*** Begin section ***

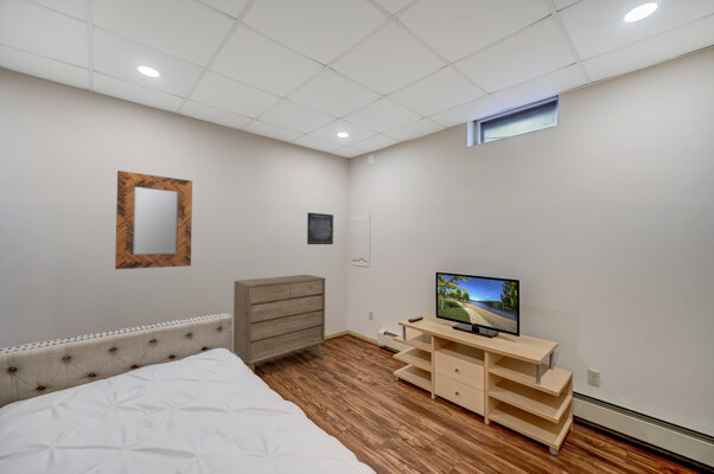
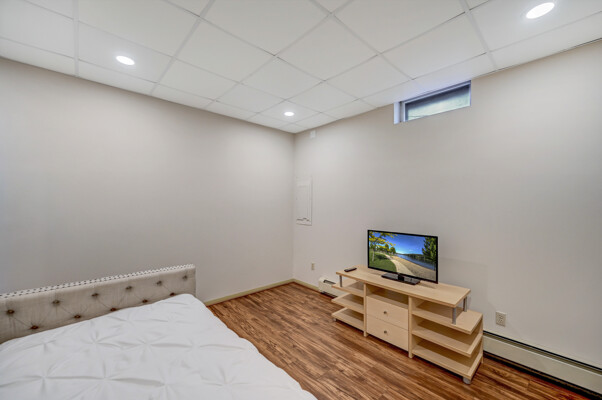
- wall art [306,212,334,245]
- dresser [232,274,326,373]
- home mirror [114,169,193,270]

*** End section ***

▶ _Exercise requirements_: When you output the listing, reproduce it exactly but drop its pictures.

▶ _Output for this exercise_:
- wall art [306,212,334,245]
- dresser [232,274,326,373]
- home mirror [114,169,193,270]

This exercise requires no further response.